Yuon was born in Moscow to the family of a banking clerk of Swiss-Russian origin (the surname Juon being of Walser origin). His brother Paul Juon was a notable composer.
From 1892 to 1898 he studied at the Moscow School of Painting, Sculpture and Architecture where Konstantin Savitsky and Konstantin Korovin were among his distinguished teachers. After graduating from the Moscow Art School he took private lessons from Valentin Serov (1898–1900). During several trips to Western Europe, particularly in Paris, he became acquainted with the cityscapes of Camille Pissarro and other Impressionists, but retained his own distinctive style.
Konstantin Yuon started as an Impressionist landscape and genre painter with a Symbolist note. The most Symbolist of his works are the cycle of engravings Creation of the World on the theme of Genesis (1908–1912) and the painting New Planet that shows the October Revolution as the result of a cosmic catastrophe.

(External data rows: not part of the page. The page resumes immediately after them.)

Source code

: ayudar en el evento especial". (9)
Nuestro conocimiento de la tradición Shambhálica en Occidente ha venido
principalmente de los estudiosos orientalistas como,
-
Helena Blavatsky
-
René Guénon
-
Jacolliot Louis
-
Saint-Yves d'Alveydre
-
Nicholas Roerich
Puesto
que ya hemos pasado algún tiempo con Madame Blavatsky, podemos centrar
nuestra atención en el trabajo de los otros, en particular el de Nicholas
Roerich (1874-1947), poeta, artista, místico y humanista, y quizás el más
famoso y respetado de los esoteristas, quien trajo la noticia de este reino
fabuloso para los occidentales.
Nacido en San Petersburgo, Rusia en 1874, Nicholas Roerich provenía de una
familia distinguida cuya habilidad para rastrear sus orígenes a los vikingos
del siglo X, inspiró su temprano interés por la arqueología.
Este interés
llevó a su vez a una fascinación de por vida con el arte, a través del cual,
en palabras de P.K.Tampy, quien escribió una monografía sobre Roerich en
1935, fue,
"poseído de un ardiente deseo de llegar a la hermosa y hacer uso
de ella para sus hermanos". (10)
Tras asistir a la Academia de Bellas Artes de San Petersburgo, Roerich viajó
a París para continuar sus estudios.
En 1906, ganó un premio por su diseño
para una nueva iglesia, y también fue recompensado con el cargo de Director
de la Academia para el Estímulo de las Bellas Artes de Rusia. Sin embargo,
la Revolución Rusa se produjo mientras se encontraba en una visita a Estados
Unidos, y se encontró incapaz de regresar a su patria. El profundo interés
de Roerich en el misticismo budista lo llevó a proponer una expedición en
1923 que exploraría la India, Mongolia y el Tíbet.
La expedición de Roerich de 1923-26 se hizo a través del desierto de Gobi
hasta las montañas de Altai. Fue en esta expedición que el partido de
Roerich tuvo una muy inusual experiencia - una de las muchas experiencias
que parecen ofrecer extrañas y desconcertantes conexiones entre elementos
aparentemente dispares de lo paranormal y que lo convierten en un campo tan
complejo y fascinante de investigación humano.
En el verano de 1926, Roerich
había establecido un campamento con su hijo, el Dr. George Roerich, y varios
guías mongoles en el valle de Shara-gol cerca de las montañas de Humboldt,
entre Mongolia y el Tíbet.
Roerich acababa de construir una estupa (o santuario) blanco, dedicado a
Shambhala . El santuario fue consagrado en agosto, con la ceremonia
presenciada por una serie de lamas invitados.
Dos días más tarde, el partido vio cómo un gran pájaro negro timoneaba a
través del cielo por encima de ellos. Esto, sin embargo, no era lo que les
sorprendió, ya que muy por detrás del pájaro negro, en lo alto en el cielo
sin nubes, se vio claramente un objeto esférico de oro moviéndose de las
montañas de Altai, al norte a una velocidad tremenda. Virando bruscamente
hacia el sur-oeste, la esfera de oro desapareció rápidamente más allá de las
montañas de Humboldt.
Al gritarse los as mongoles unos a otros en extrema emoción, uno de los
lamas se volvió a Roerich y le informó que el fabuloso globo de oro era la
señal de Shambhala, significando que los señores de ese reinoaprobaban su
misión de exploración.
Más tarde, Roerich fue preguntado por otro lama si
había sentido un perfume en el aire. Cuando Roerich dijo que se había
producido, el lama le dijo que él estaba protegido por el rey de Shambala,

Among the impressionist landscapes are The Tverskoy Boulevard and To the Trinity (both from 1903). Later he toyed with the ideas of lyrical landscape mixed with the imitations of Palekh miniature and Icon arts. To the end of his life he became a strict social realism artist, producing paintings like Parade on the Red Square on November 7, 1941.

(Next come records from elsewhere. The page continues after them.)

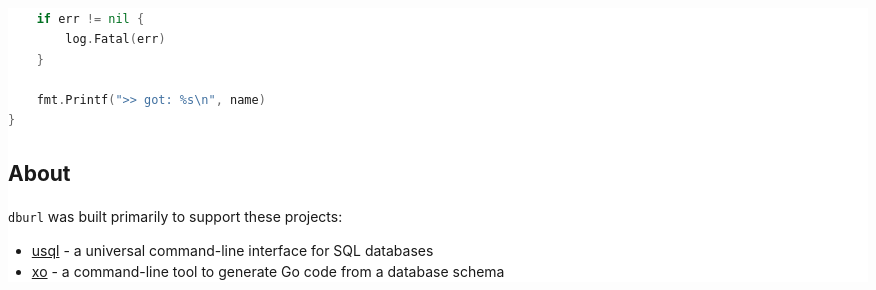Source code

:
 ```go
    if err != nil {
        log.Fatal(err)
    }

    fmt.Printf(">> got: %s\n", name)
}
```

## About

`dburl` was built primarily to support these projects:

* [usql][usql] - a universal command-line interface for SQL databases
* [xo][xo] - a command-line tool to generate Go code from a database schema

[go-project]: https://golang.org/project
[godoc-open]: https://godoc.org/github.com/xo/dburl#Open
[godoc-parse]: https://godoc.org/github.com/xo/dburl#Parse
[godoc-sql-db]: https://godoc.org/database/sql#DB
[godoc-net-url]: https://godoc.org/net/url#URL
[godoc-net-url-parse]: https://godoc.org/net/url#URL.Parse

[usql]: https://github.com/xo/usql
[xo]: https://github.com/xo/xo


[godoc]: https://godoc.org/github.com/xo/dburl?status.svg (GoDoc)
[godoc-link]: https://godoc.org/github.com/xo/dburl
[Overview]: #database-connection-url-overview (Database Connection URL Overview)
[Quickstart]: #quickstart (Quickstart)
[Examples]: #example-urls (Example URLs)
[Schemes]: #protocol-schemes-and-aliases (Protocol Schemes and Aliases)
[Installing]: #installing (Installing)
[Using]: #using (Using)
[About]: #about (About)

Ο ΙΜΠΡΕΣΙΟΝΙΣΤΗΣ ΚΟΝΣΤΑΝΤΙΝ ΠΟΥ ΕΓΚΑΤΕΛΕΙΨΕ ΤΗ ΣΟΒΙΕΤΙΚΗ ΕΝΩΣΗ ΚΑΤΑΦΕΥΓΟΝΤΑΣ ΣΤΗ ΔΥΣΗ
Konstantin Korovin was born on December 5, 1861 in Moscow. He was the second son in the family of a merchant. He studied painting with his brother Sergei at the Moscow School of Painting, where his teachers were Vasili Perov and Alexei Savrasov. In 1881-82 he studied at the Imperial Academy of Arts in St. Petersburg. Later he returned to Moscow and became a student of Vasili Polenov.
Korovin went to Paris in 1885, and there he was stunned by the works of impressionists. At that time he entered the artists circle in Abramtsevo, Russia, and worked for Savva Mamontov's Opera. He designed stage sets for "Aida" by Giuseppe Verdi, and "Carmen" by Georges Bizet. With Mamontov he traveled to France, Italy and Spain, where he continued painting in the style of impressionism. In 1890s he joined the "Mir Iskusstva" (World of Art) group, where he met Sergei Diaghilev, Valentin Serov, Alexandre Benois, Ilya Repin and other important cultural figures of that time.
Korovin was designated head artistic designer of the Russian pavilions at the Paris World Fair in 1900. He received the Gold Medal at the World Fair and was awarded the Legion of Honour by the government of France. He traveled and painted in Europe, mostly in Paris until WWI. During the war he worked as a camouflage designer for the Russian Army. He continued work as theatrical designer for the Mariinsky Theatre in St. Petersburg. He created the stage design for "Nutcracker" and "Swan Lake" by Pyotr Ilyich Tchaikovsky, "Die Walkure" by Richard Wagner.
Korovin finally left Russia for Paris in 1923. His valuable art collection was stolen, and he had to work as theater designer in Europe, America and Australia. His collaboration with Sergei Diaghilev and other theatrical productions continued. Among his many works is the remarcable innovative stage set for "The Golden Cockerel" by Nikolai Rimsky-Korsakov at the Turin Opera. His portraits of actors Feodor Chaliapin Sr. and T. Lubatovich and of the art collector Ivan Morosov are among the best in the genre.
Korovin was a colorist with a rare gift for harmonization. His works represent a merger of the classic art tradition with impressionism and art-nouveau. He died in Paris on September 11, 1939, and was laid to rest at the Russian cemetery in Paris.